Expose PyIceberg table as PyArrow Dataset #7598

wjones127 · 2023-05-12T23:14:50Z

Feature Request / Improvement

Hi, I've been looking at seeing what we can do to make PyArrow Datasets extensible for various table formats and making them consumable to various compute engines (including DuckDB, Polars, DataFusion, Dask). I've written up my observations here: https://docs.google.com/document/d/1r56nt5Un2E7yPrZO9YPknBN4EDtptpx-tqOZReHvq1U/edit?usp=sharing

What this means for PyIceberg's API

Currently, integration with engines like DuckDB means filters and projections have to be specified up front, rather than pushed down from the query:

con = table.scan(
    row_filter=GreaterThanOrEqual("trip_distance", 10.0),
    selected_fields=("VendorID", "tpep_pickup_datetime", "tpep_dropoff_datetime"),
).to_duckdb(table_name="distant_taxi_trips")

Ideally, we should be able to export the table as a dataset, register it in DuckDB (or some other engine), and then filters and projections can be pushed down as the engine sees fit.

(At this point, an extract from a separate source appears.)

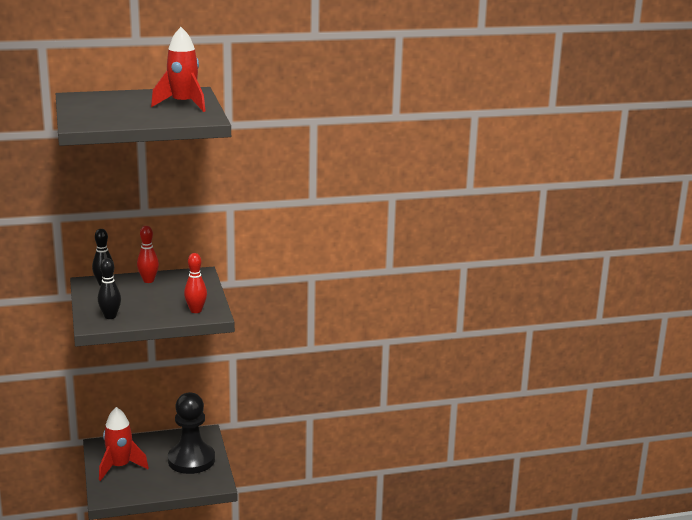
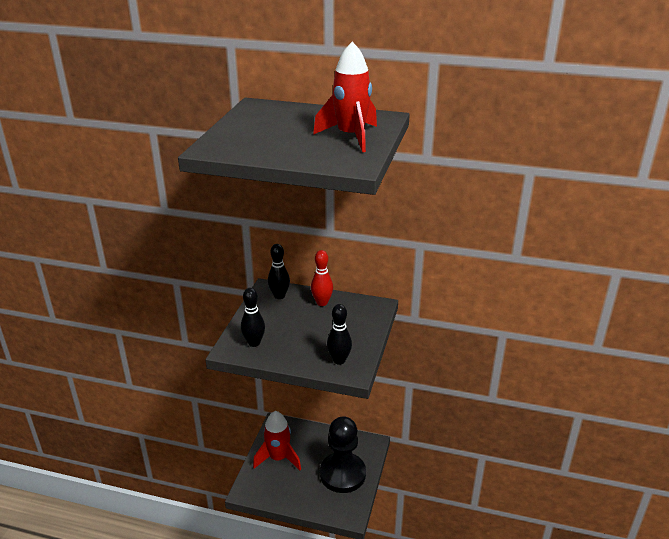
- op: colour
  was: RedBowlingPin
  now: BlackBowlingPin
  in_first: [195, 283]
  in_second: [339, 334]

Then the following would perform equivalent to the above, but would be more user friendly:

dataset = table.to_pyarrow_dataset()
con.register(dataset, "distant_taxi_trips")
conn.sql(""""SELECT VendorID, tpep_pickup_datetime, tpep_dropoff_datetime
    FROM distant_taxi_trips
    WHERE trip_distance > 10.0""")

Query engine

Other

wjones127 · 2023-05-12T23:15:08Z

cc @Fokko, who I think has been doing much of the work leading PyIceberg.

corleyma · 2023-05-14T03:10:48Z

I just wanted to second this as the best way to integrate with PyArrow; I've been doing essentially this approach using scan.plan_files(), but it's imperfect because PyIceberg does a lot of the important logic for reconciling schema evolutions, etc, after the scan planning.

Specifically, the reconciliation logic happens in the project_table function. (specifically, to_duckdb calls to_arrow which calls project_table). project_table both generates the projection plan based on the iceberg schema and executes the projection, loading a PyArrow table into memory for every file in the scan plan and concatenating them together. The concatenated table is what ultimately gets passed around to pyarrow or duckdb, which is not great if e.g. your subsequent queries could have benefited from further pushdown that would have limited the amount of data that needed to be read.

So, @wjones127, ideally there'd be some way to express this Iceberg schema reconciliation logic directly in a PyArrow dataset, which would become the logical source node passed to different engines to do their own querying/pushdown. Some time ago I think I looked at how feasible this would be to do in pyarrow Dataset and I think I concluded it wasn't possible yet -- specifically, that there was not a way for PyArrow dataset to have a different projection plan for every file in a dataset, which is potentially required in Iceberg given how the schema may have evolved over time -- but my recollection is a little hazy.

Fokko · 2023-05-15T14:59:38Z

@wjones127 Thanks for raising this and doing all the work. I've added some comments to the Google doc and also the pull request that describes the interface.

@corleyma has a good point here. I think the main reason why Arrow doesn't have an Iceberg implementation today is that it is quite a lot of work to get the details right. And the details make Iceberg so performant.

As apache/arrow#33986 suggest I think it would be great for PyIceberg to be able to produce and consume substrait plans. It could consume a light-level plan SELECT * FROM s3://bucket/path/json@snapshot-id WHERE date_field => 2023-01-01 and produce a low-level plan where it would tell Arrow which files to read, and what kind of projection needs to be done. It will become complex though, for example, how would we express positional deletes? It can be done but would need some changes to substrait I assume.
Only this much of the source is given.